• [Dataset items]

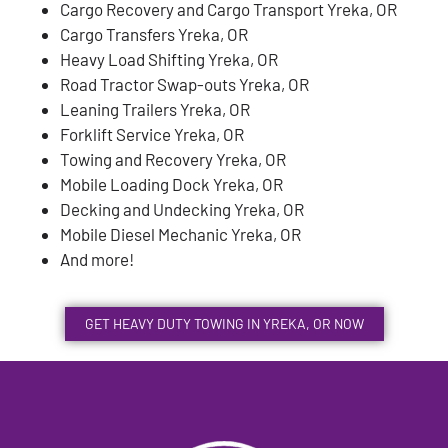
Cargo Recovery and Cargo Transport Yreka, OR
Cargo Transfers Yreka, OR
Heavy Load Shifting Yreka, OR
Road Tractor Swap-outs Yreka, OR
Leaning Trailers Yreka, OR
Forklift Service Yreka, OR
Towing and Recovery Yreka, OR
Mobile Loading Dock Yreka, OR
Decking and Undecking Yreka, OR
Mobile Diesel Mechanic Yreka, OR
And more!
GET HEAVY DUTY TOWING IN YREKA, OR NOW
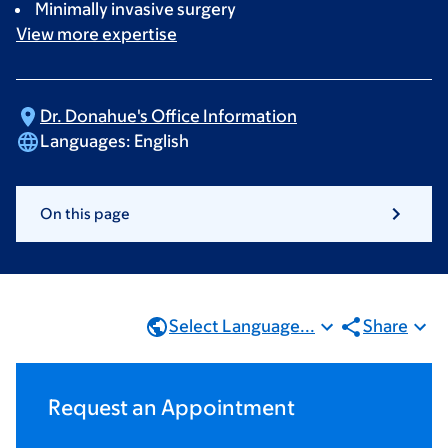
Minimally invasive surgery
View more
expertise
Dr. Donahue's Office
Information
Languages:
English
On this page
Select Language...
Share
Request an Appointment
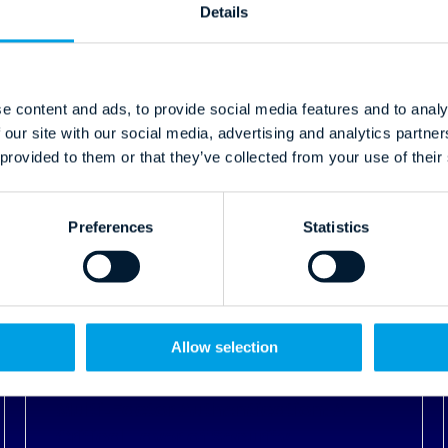
 provided to them or that they’ve collected from your use of their
Preferences
Statistics
03.09.2024
Allow selection
Multi-Factor Authentication: A
Critical Layer of Security
Read More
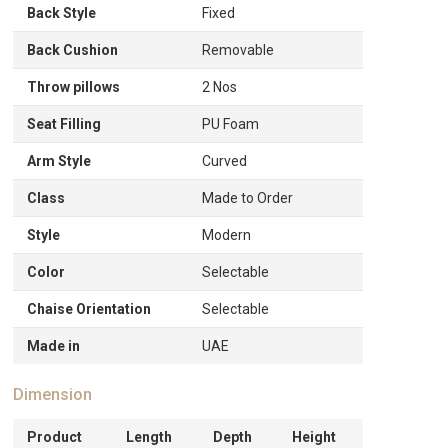
Back Style
Fixed
Back Cushion
Removable
Throw pillows
2 Nos
Seat Filling
PU Foam
Arm Style
Curved
Class
Made to Order
Style
Modern
Color
Selectable
Chaise Orientation
Selectable
Made in
UAE
Dimension
Product
Length
Depth
Height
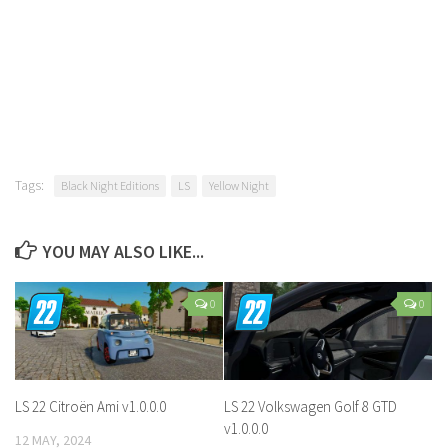
Tags:
Black Night Editions
LS
Yellow Night
YOU MAY ALSO LIKE...
0
0
LS 22 Citroën Ami v1.0.0.0
LS 22 Volkswagen Golf 8 GTD
v1.0.0.0
12 MAY, 2024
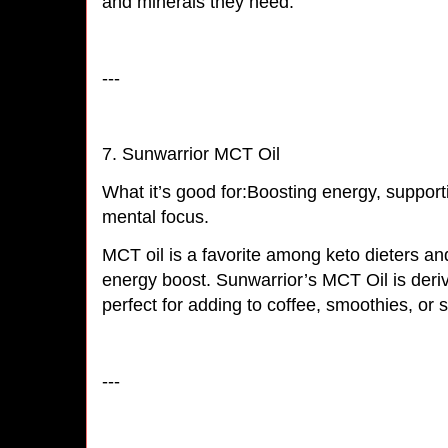
and minerals they need.
---
7. Sunwarrior MCT Oil
What it’s good for:Boosting energy, suppor
mental focus.
MCT oil is a favorite among keto dieters an
energy boost. Sunwarrior’s MCT Oil is deri
perfect for adding to coffee, smoothies, or
---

• [EXERCISE OBJECTIVE] Omit the pictures and write out the lines above from the one with "Forklift Service Yreka, OR" through the last, unchanged.

• [REPLY]
Forklift Service Yreka, OR
Towing and Recovery Yreka, OR
Mobile Loading Dock Yreka, OR
Decking and Undecking Yreka, OR
Mobile Diesel Mechanic Yreka, OR
And more!
GET HEAVY DUTY TOWING IN YREKA, OR NOW
Minimally invasive surgery
View more
expertise
Dr. Donahue's Office
Information
Languages:
English
On this page
Select Language...
Share
Request an Appointment
 provided to them or that they’ve collected from your use of their
Preferences
Statistics
03.09.2024
Allow selection
Multi-Factor Authentication: A
Critical Layer of Security
Read More
Back Style
Fixed
Back Cushion
Removable
Throw pillows
2 Nos
Seat Filling
PU Foam
Arm Style
Curved
Class
Made to Order
Style
Modern
Color
Selectable
Chaise Orientation
Selectable
Made in
UAE
Dimension
Product
Length
Depth
Height
Tags:
Black Night Editions
LS
Yellow Night
YOU MAY ALSO LIKE...
0
0
LS 22 Citroën Ami v1.0.0.0
LS 22 Volkswagen Golf 8 GTD
v1.0.0.0
12 MAY, 2024
and minerals they need.
---
7. Sunwarrior MCT Oil
What it’s good for:Boosting energy, suppor
mental focus.
MCT oil is a favorite among keto dieters an
energy boost. Sunwarrior’s MCT Oil is deri
perfect for adding to coffee, smoothies, or
---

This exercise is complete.